Interesting point Edgar -- I guess I only remember the Joker from that film...!
best, steve clemons
The West Hollywood gay couple who hanged Sarah Palin in effigy helped contribute to the passage of Prop 8, as did the news coverage of Halloween ribaldry (counteracting the wholesome images in TV ads and mailers), and Obama's drive to get out the African American vote, which went 70% for Prop 8. The film Milk would not have been seen by anyone not already voting against Prop 8, so I doubt releasing it earlier would have made any difference.
screw u all hath better win
I haven't seen Milk (don't like bio-pics, I'll stick with documentaries), but Ledger's performance, while good, is overrated.
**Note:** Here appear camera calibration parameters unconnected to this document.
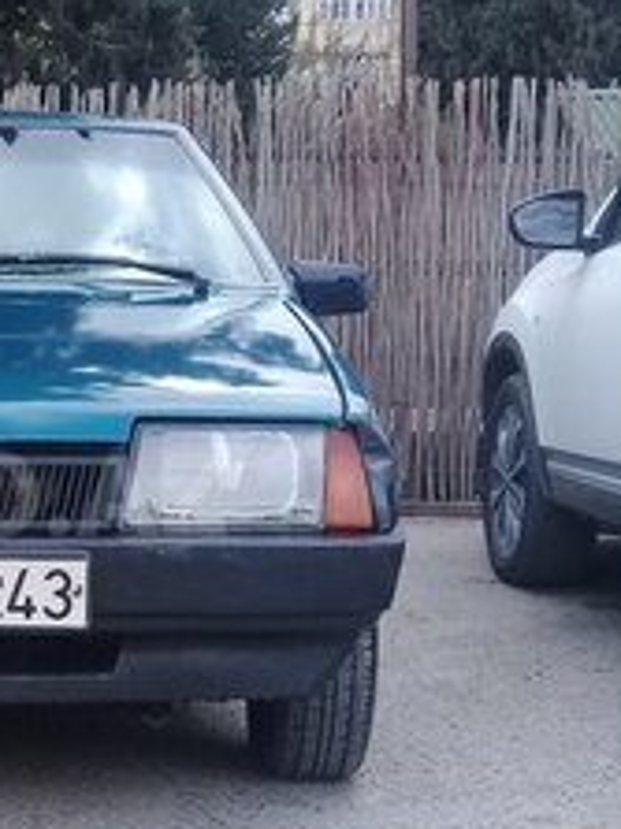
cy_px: 494
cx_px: -59
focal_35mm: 69
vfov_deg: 28.1
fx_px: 1652
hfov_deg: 20.3
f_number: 2.2
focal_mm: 3.3
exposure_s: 1/323
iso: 50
As with other overrated performances (Pitt in 12 Monkeys, Dusty in Rainman, J-Phoenix in Gladiator), the actors found a line and held it just dandy, but the characters never evolved or needed to stray from that line (which is fine in Ledgers case--it's a friggin' comic book). It's tragic that he died so young, but let's not get carried away.
Oh, and for the record, the Oscars are shite. Utterly vapid, completely unimportant, self-indulgent shite.
I've heard that whole Batman theory before. It doesn't really work.
The Joker is a force of chaos that seeks to destroy all order.
Al Qaeda is an extremist religious sect that seeks to INSTILL a draconian religious order.
The Joker and Al Qaeda are only similar in that they things up. In purpose, they are completly opposed.
Cheney also, is not motivated by the simpler altruistic drive of Batman. He has a strong economic agenda. In short, Batman is not a war-profiteer, nor would he associate with them as Cheney does.
You are completely transparent and make no attempt to disguise that you are "rooting" for Sean Penn primarily because he portrayed a homosexual person. Sean Penn's character didn't break any new ground or go well out of the boundaries of his comfort zone. You are nothing more than a big silly.